◆ How to complete this task:
Reproduce each of the following rows word for word, omitting the pictures from your reply.
[Opening Data records section]
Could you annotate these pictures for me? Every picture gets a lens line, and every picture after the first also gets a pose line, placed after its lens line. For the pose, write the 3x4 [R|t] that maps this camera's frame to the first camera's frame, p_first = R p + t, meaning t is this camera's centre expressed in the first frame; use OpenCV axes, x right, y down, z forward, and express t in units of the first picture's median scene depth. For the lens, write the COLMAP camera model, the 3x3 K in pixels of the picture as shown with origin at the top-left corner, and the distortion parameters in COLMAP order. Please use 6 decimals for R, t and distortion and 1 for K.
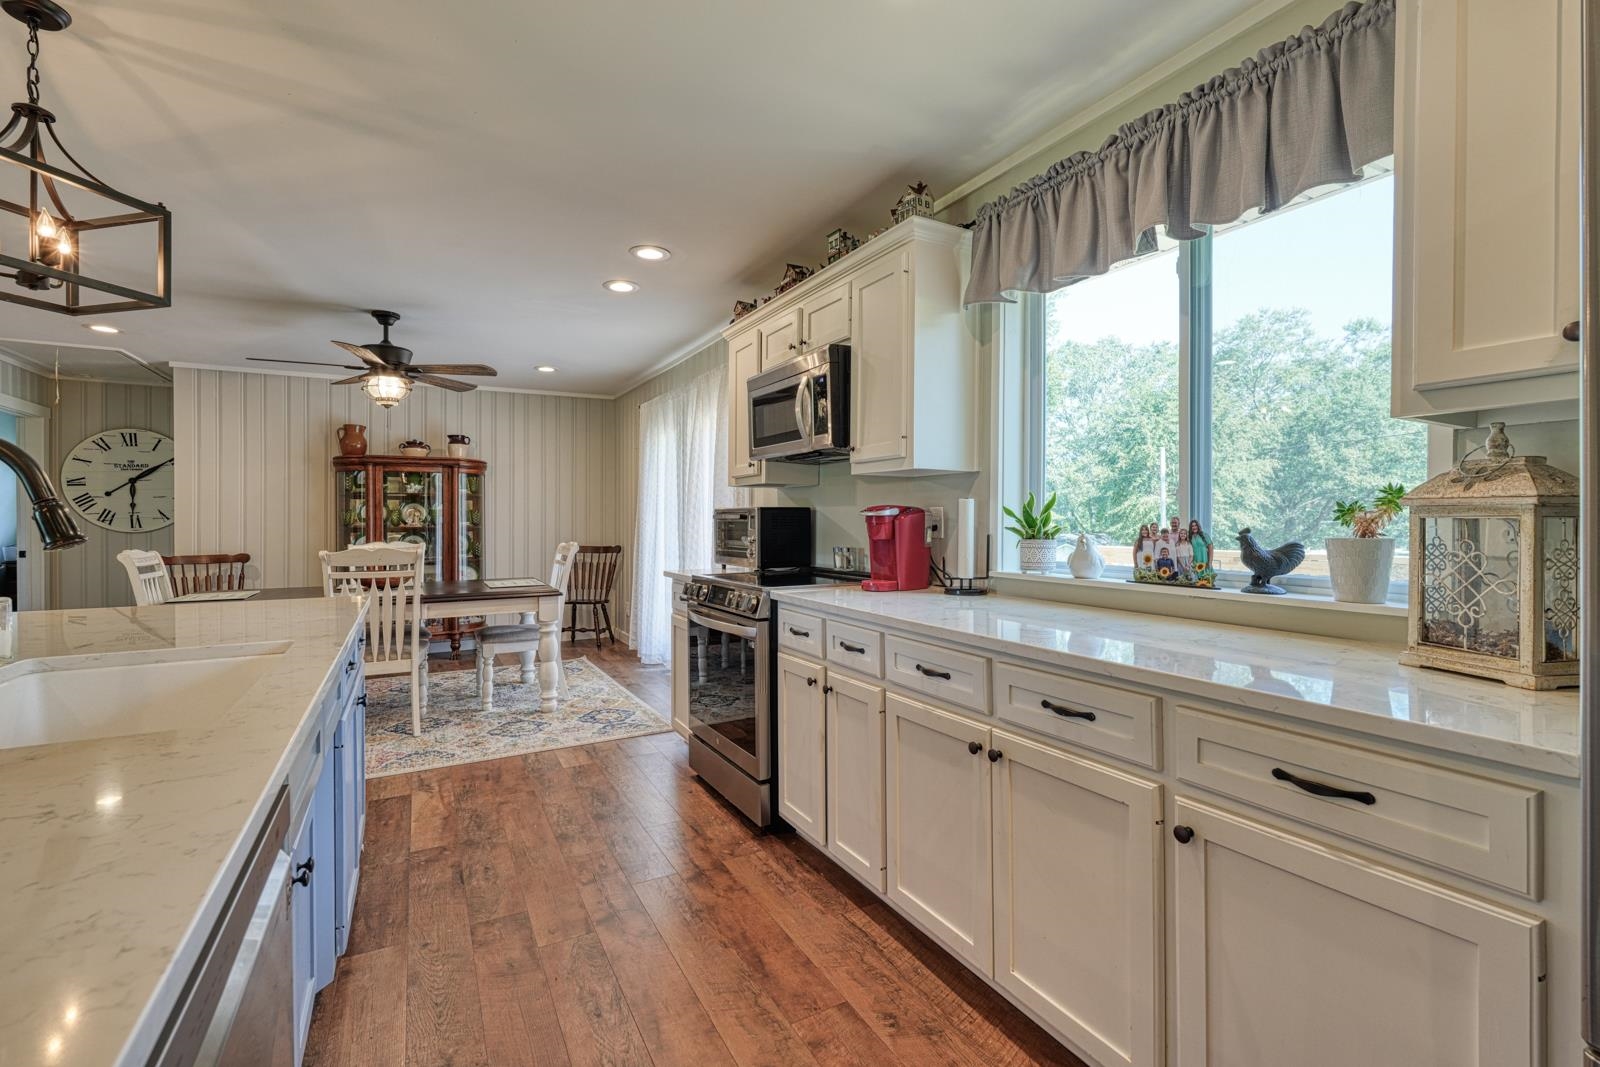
lens RADIAL K [[709.0, 0, 798.4], [0, 709.0, 522.7], [0, 0, 1]] dist [0.004148, 0.000920]
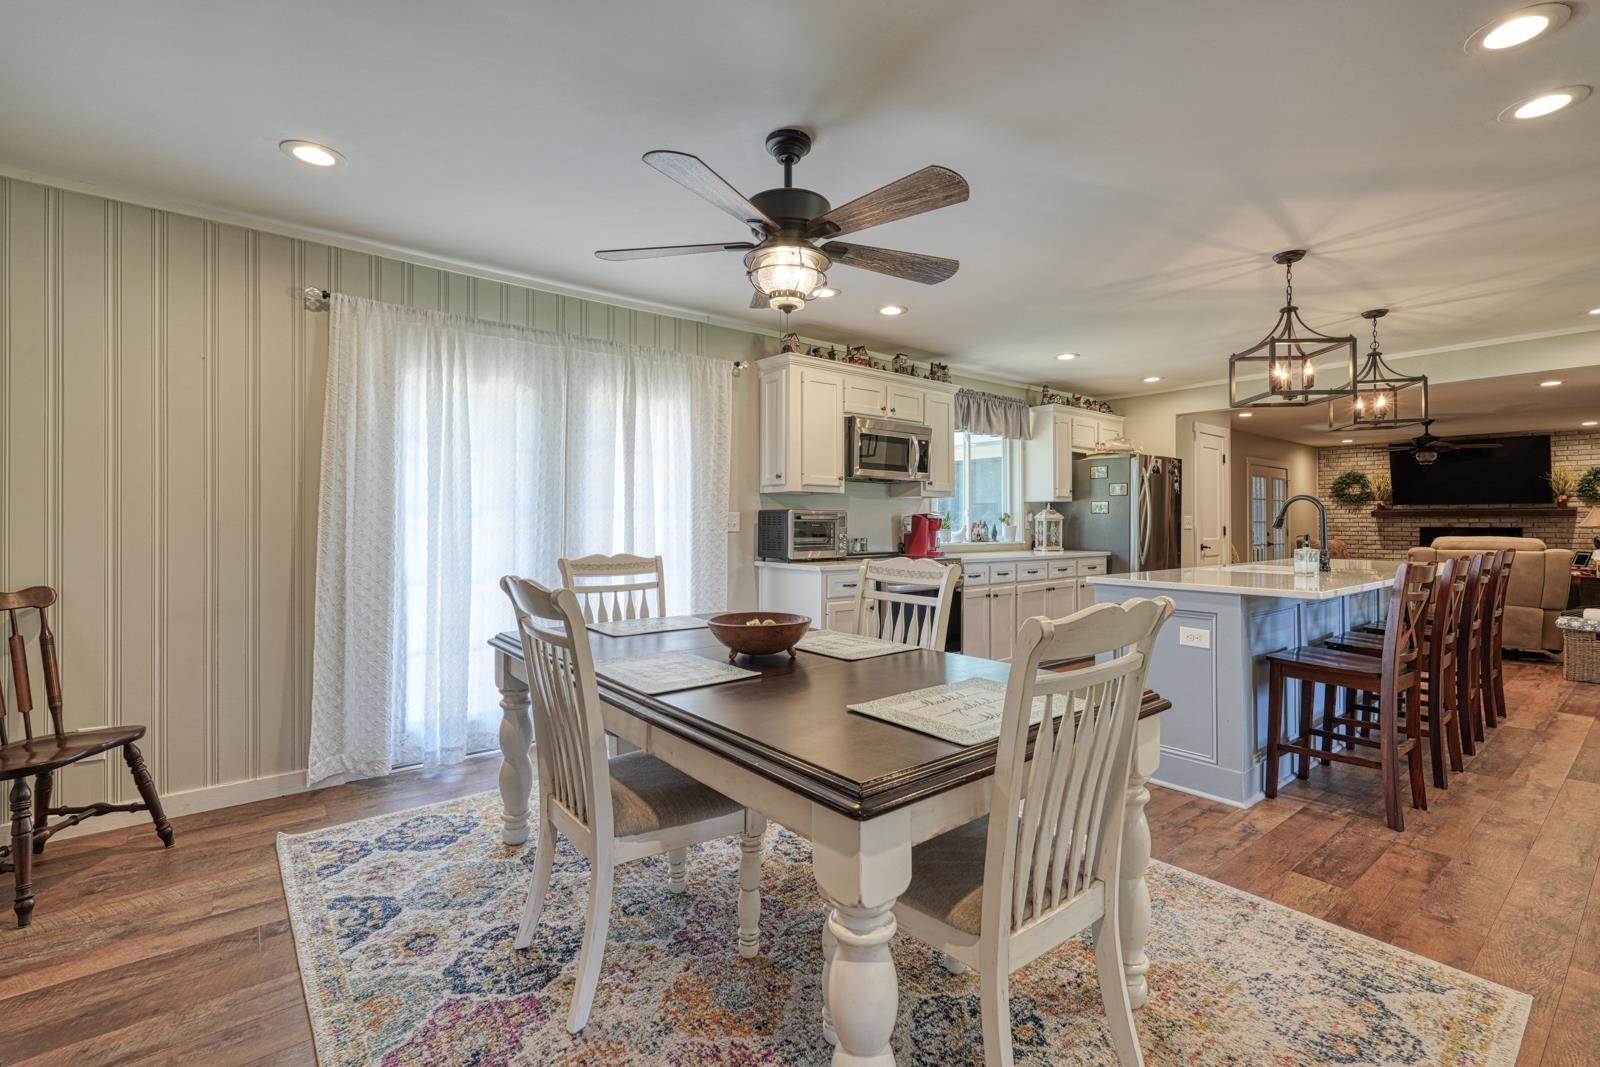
lens RADIAL K [[709.0, 0, 798.4], [0, 709.0, 522.7], [0, 0, 1]] dist [0.004148, 0.000920]
pose [[-0.184462, -0.000146, 0.982840, -1.577113], [0.003099, 0.999995, 0.000730, -0.001081], [-0.982835, 0.003180, -0.184461, 1.546762]]
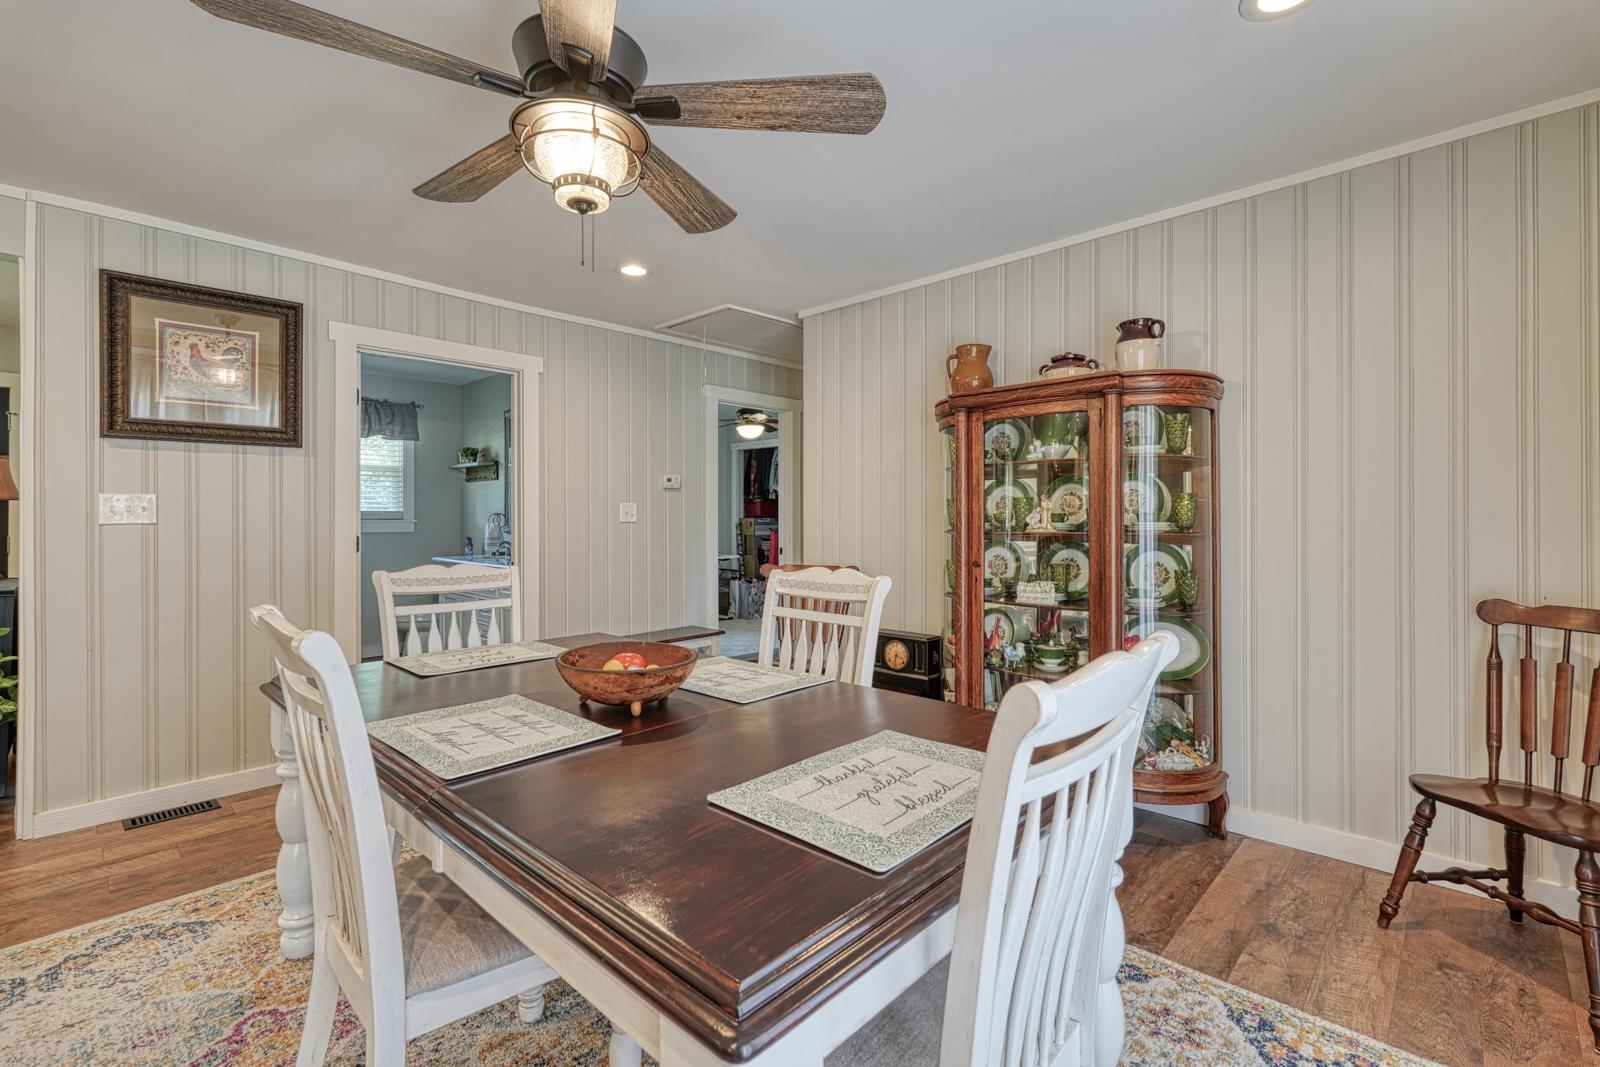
lens RADIAL K [[709.0, 0, 798.4], [0, 709.0, 522.7], [0, 0, 1]] dist [0.004148, 0.000920]
pose [[0.309324, 0.010071, -0.950903, -0.283723], [-0.002027, 0.999949, 0.009931, -0.009176], [0.950955, -0.001145, 0.309329, 1.406605]]
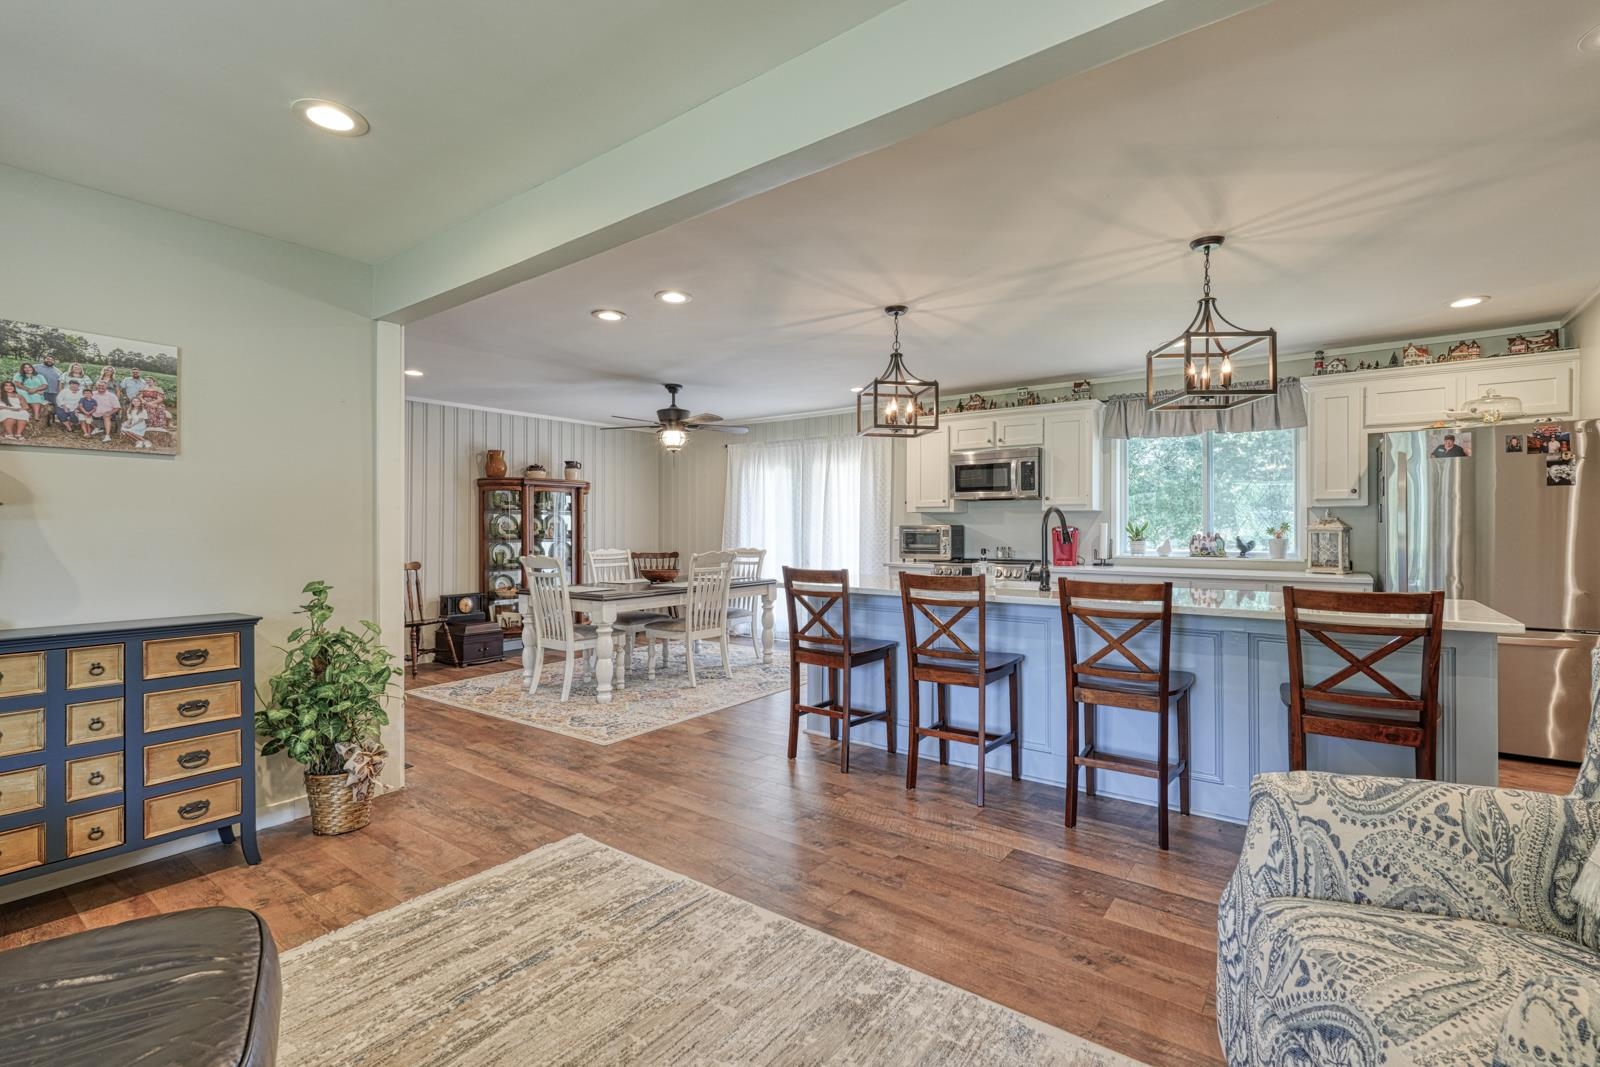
lens RADIAL K [[709.0, 0, 798.4], [0, 709.0, 522.7], [0, 0, 1]] dist [0.004148, 0.000920]
pose [[0.906306, 0.006282, 0.422575, -1.340444], [0.000207, 0.999883, -0.015309, -0.001386], [-0.422622, 0.013963, 0.906199, -0.530773]]
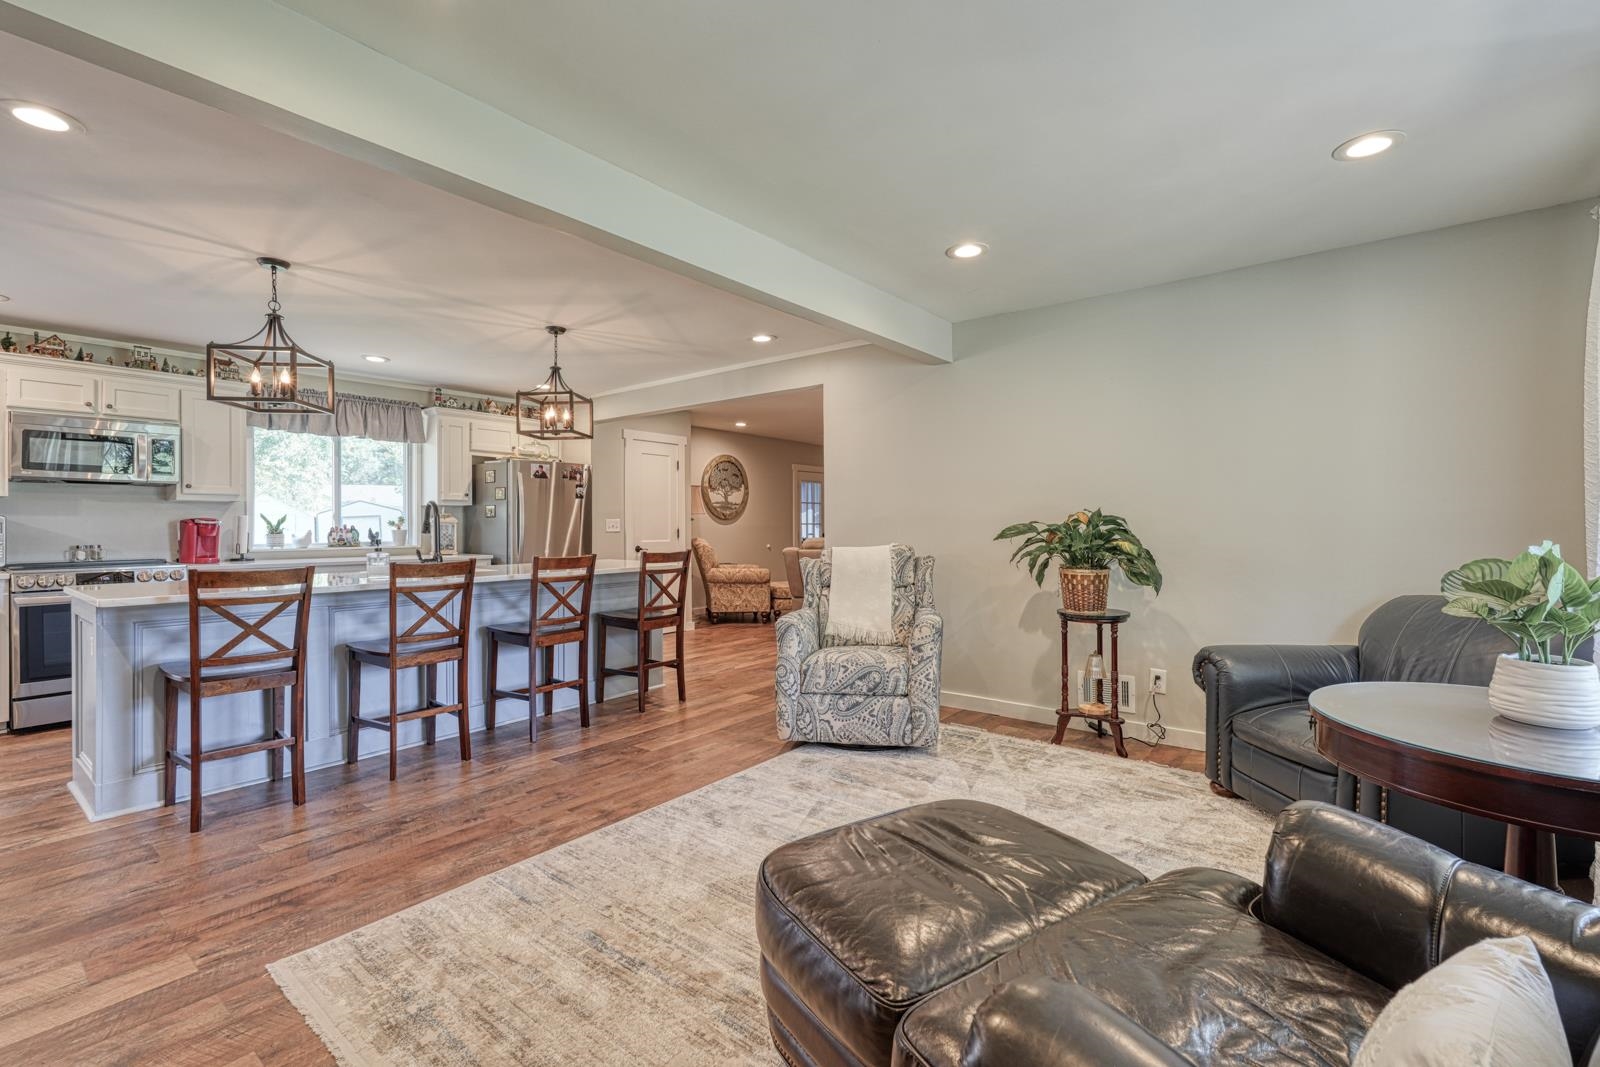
lens RADIAL K [[709.0, 0, 798.4], [0, 709.0, 522.7], [0, 0, 1]] dist [0.004148, 0.000920]
pose [[-0.393924, 0.004527, 0.919132, -1.985125], [0.008778, 0.999961, -0.001163, 0.003024], [-0.919101, 0.007610, -0.393948, 0.265516]]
[Closing Data records section]
◆ Task response:
Could you annotate these pictures for me? Every picture gets a lens line, and every picture after the first also gets a pose line, placed after its lens line. For the pose, write the 3x4 [R|t] that maps this camera's frame to the first camera's frame, p_first = R p + t, meaning t is this camera's centre expressed in the first frame; use OpenCV axes, x right, y down, z forward, and express t in units of the first picture's median scene depth. For the lens, write the COLMAP camera model, the 3x3 K in pixels of the picture as shown with origin at the top-left corner, and the distortion parameters in COLMAP order. Please use 6 decimals for R, t and distortion and 1 for K.
lens RADIAL K [[709.0, 0, 798.4], [0, 709.0, 522.7], [0, 0, 1]] dist [0.004148, 0.000920]
lens RADIAL K [[709.0, 0, 798.4], [0, 709.0, 522.7], [0, 0, 1]] dist [0.004148, 0.000920]
pose [[-0.184462, -0.000146, 0.982840, -1.577113], [0.003099, 0.999995, 0.000730, -0.001081], [-0.982835, 0.003180, -0.184461, 1.546762]]
lens RADIAL K [[709.0, 0, 798.4], [0, 709.0, 522.7], [0, 0, 1]] dist [0.004148, 0.000920]
pose [[0.309324, 0.010071, -0.950903, -0.283723], [-0.002027, 0.999949, 0.009931, -0.009176], [0.950955, -0.001145, 0.309329, 1.406605]]
lens RADIAL K [[709.0, 0, 798.4], [0, 709.0, 522.7], [0, 0, 1]] dist [0.004148, 0.000920]
pose [[0.906306, 0.006282, 0.422575, -1.340444], [0.000207, 0.999883, -0.015309, -0.001386], [-0.422622, 0.013963, 0.906199, -0.530773]]
lens RADIAL K [[709.0, 0, 798.4], [0, 709.0, 522.7], [0, 0, 1]] dist [0.004148, 0.000920]
pose [[-0.393924, 0.004527, 0.919132, -1.985125], [0.008778, 0.999961, -0.001163, 0.003024], [-0.919101, 0.007610, -0.393948, 0.265516]]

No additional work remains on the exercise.